To reduce the cost
The world's best-selling electric vehicle Nissan Leaf is fast becoming the taxi drivers' favourite too; attracted by lower running costs and fuelled by a desire to reduce airborne pollution in city centres.
Two years after the ground-breaking EV went on sale in Europe, Nissan LEAF taxis are now operating in Holland, Switzerland, Germany, Portugal, Spain and the UK. And more are on the way!
One of the strongest advocates of the Nissan LEAF as a taxi is Amsterdam-based Taxi-E company. With a fleet of 13 Nissan LEAF's, the firms' drivers have covered over 700,000 kms - that's further than the distance of the earth to the moon.

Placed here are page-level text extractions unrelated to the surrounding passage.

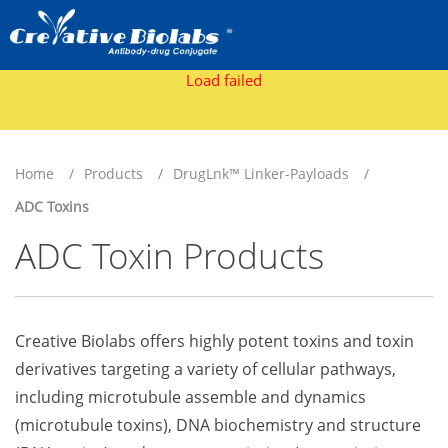
Load failed
Home
Products
DrugLnk™ Linker-Payloads
ADC Toxins
ADC Toxin Products
Creative Biolabs offers highly potent toxins and toxin
derivatives targeting a variety of cellular pathways,
including microtubule assemble and dynamics
(microtubule toxins), DNA biochemistry and structure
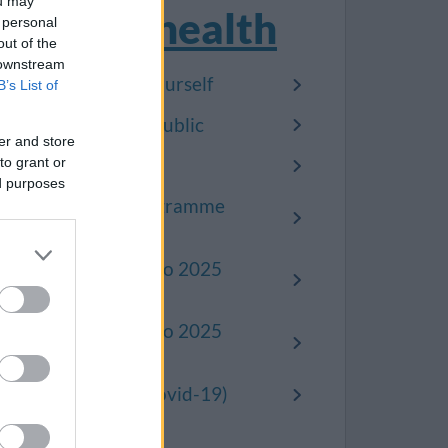
ou may
Public health
 personal
out of the
 downstream
Looking after yourself
B’s List of
Protecting the public
er and store
to grant or
Healthwatch
ed purposes
Prevention programme
2023-2025
Read our 2020 to 2025
alcohol strategy
Read our 2020 to 2025
drugs strategy
Coronavirus (Covid-19)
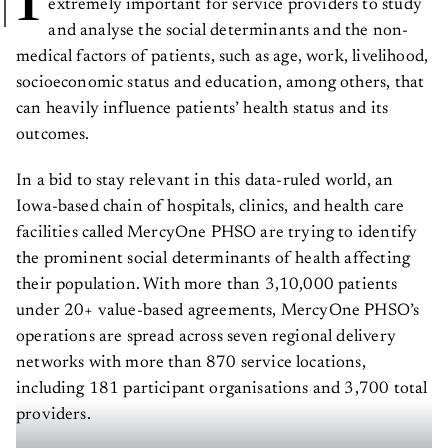
and analyse the social determinants and the non-
medical factors of patients, such as age, work, livelihood,
socioeconomic status and education, among others, that
can heavily influence patients’ health status and its
outcomes.
In a bid to stay relevant in this data-ruled world, an
Iowa-based chain of hospitals, clinics, and health care
facilities called MercyOne PHSO are trying to identify
the prominent social determinants of health affecting
their population. With more than 3,10,000 patients
under 20+ value-based agreements, MercyOne PHSO’s
operations are spread across seven regional delivery
networks with more than 870 service locations,
including 181 participant organisations and 3,700 total
providers.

The cars are quick-charged two or three times a day using 100 per cent green energy, meaning they're always ready for passengers.
One of the entrepreneurs behind Taxi-E, Ruud Zandvliet, said: "Amsterdam has some 3,000 taxis, so while our fleet is helping to reduce emissions, there is obviously room to reduce these even further."
Switzerland's largest city, Zurich, will soon have a fleet of pure electric Nissan LEAF taxis moving people around the city. Later this year, ten Nissan LEAFs will hit the road supported by a network of city-wide fast chargers as part of Zurich city's plans to make 15 per cent of its taxi fleet electric by 2015. Capable of replenishing a battery to 80% in just 30 minutes, with many customers arriving with partially full batteries, the average stay is just 15 minutes.
The Nissan LEAF is also a hit with European taxi owner-drivers where running costs, fuel bills and maintenance down time are critical to their success. These road warriors are fast-becoming EV advocates showing colleagues the benefits of making the switch from diesel to electric.
In the UK, Phoenix Taxis runs a Nissan LEAF as part of its fleet and has installed three EV charging points at its headquarters in Blyth, Northumberland. Managing Director Alexander Hurst said: "The main cost to any taxi driver is fuel. With prices rocketing on a monthly basis, EVs are becoming the more sensible fleet vehicle cost."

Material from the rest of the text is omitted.